Si l’on ajoute qu’il fut dit et confirmé, depuis la fin de l’I.S. (Internationale situationniste) en 1972, que Debord n’héritait que de lui-même, que ceux qui voulurent en poursuivre la lignée n’étaient que des “récupérateurs”, les négativement célèbres “pro-situs” ou même “post-situs”, on comprend qu’il devient paradoxalement périlleux, pour celui qui se réclame des thèses, de la vérité de Debord, d’avancer dans une défense, illustration de son héros. Malgré cette clôture critique du point de vue de l’autre, Stéphane Zagdanski peut terminer son livre par un lapidaire : “Guy Debord a toujours écrit la vérité.” Phrase qui devrait exclure celui qui la formule au nom de celui qu’elle mentionne, mais qui rend parfaitement le ton général de dithyrambe de l’ouvrage. Le mouvement logique, qu’il est aisé de déduire, c’est que Stéphane Zagdanski se voit obligé de passer outre cette condamnation de principe, de transgresser cette réfutation globale. Si Debord a dit la vérité, et si celle-ci en devient ipso facto universelle, alors il est déjà contradictoire de la contrarier par un livre, même aussi laudatif que l’est Guy Debord ou la diffraction du temps.

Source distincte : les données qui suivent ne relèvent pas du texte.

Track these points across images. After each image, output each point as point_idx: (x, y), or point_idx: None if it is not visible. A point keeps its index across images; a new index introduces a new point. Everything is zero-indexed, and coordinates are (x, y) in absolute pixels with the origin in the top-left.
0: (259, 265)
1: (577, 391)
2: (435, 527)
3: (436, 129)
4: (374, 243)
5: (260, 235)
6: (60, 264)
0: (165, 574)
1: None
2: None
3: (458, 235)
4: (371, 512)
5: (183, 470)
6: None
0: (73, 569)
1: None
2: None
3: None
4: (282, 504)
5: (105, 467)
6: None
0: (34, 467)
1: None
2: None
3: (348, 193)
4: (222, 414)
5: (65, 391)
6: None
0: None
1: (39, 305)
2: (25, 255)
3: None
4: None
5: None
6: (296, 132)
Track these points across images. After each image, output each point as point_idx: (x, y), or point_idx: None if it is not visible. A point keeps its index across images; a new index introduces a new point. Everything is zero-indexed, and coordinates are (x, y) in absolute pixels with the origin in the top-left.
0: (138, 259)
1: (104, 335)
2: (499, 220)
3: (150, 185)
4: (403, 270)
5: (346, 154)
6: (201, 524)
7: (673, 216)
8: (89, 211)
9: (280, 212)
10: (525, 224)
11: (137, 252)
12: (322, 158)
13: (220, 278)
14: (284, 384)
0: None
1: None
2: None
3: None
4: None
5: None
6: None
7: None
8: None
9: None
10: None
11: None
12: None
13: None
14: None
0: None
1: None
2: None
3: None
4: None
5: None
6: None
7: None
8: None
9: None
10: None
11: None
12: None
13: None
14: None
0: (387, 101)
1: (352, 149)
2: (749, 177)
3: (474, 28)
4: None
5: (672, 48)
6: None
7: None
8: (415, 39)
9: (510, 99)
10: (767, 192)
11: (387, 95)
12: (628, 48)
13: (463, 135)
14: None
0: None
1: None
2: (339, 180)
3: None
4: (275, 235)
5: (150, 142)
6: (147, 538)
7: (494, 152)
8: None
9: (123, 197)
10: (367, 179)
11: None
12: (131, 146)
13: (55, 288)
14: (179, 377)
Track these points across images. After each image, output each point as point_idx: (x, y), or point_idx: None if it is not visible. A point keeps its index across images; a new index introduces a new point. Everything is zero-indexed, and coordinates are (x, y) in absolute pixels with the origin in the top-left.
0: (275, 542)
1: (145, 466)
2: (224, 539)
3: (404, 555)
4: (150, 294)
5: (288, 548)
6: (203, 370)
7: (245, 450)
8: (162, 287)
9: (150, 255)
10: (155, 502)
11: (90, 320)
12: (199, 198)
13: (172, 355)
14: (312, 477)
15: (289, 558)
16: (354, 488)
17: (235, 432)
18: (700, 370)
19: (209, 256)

Dans Panégyrique, Debord résume cet impératif : “Et alors, c’est naturellement moi qui ai refusé, de toutes les façons, d’accepter de reconnaître l’existence de ces gens qui commençaient, pour ainsi dire, à reconnaître quelque chose de la mienne. Il est vrai qu’ils n’étaient pas prêts à en accepter tout, et j’avais toujours dit franchement que ce serait tout ou rien, me plaçant par là définitivement hors d’atteinte de leurs éventuelles concessions.” Il ne peut donc y avoir de regard subjectif, diagonal, il faut accepter de faire le portrait de quelqu’un qui déclara impossible une telle entreprise, puisque lui-même l’avait réalisée, de la manière la plus parfaite qui soit. C’est un pari sur la vie, littéralement et dans tous ses sens, puisque celui qui écrit sur Debord doit avoir une profondeur existentielle au-dessus de tout éloge, l’œuvre se présentant comme un immense potlatch, mettant en demeure celui qui s’y affronte de relever le défi d’une totalité vécue. Et Stéphane Zagdanski de se mettre dans la visée de ce que les situationnistes appelèrent “la vie historique”, ce théâtre shakespearien des passions libres. Il décrète : “Exit pétainistes, gaullistes, staliniens, socialistes, trotskistes, léninistes, maoïstes, fascistes, libéralistes et tous leurs divers ersatz et bâtards mêlés de droite et de gauche. Exit aussi quiconque aura démontré son inaptitude à penser en donnant crédit – fût-ce une demie seconde – au racisme ou à l’antisémitisme…” Puis de faire venir en exergue et à plusieurs reprises, dans le livre, Heidegger, que Debord ne pensa pas complètement exempt d’au moins une de ces catégories.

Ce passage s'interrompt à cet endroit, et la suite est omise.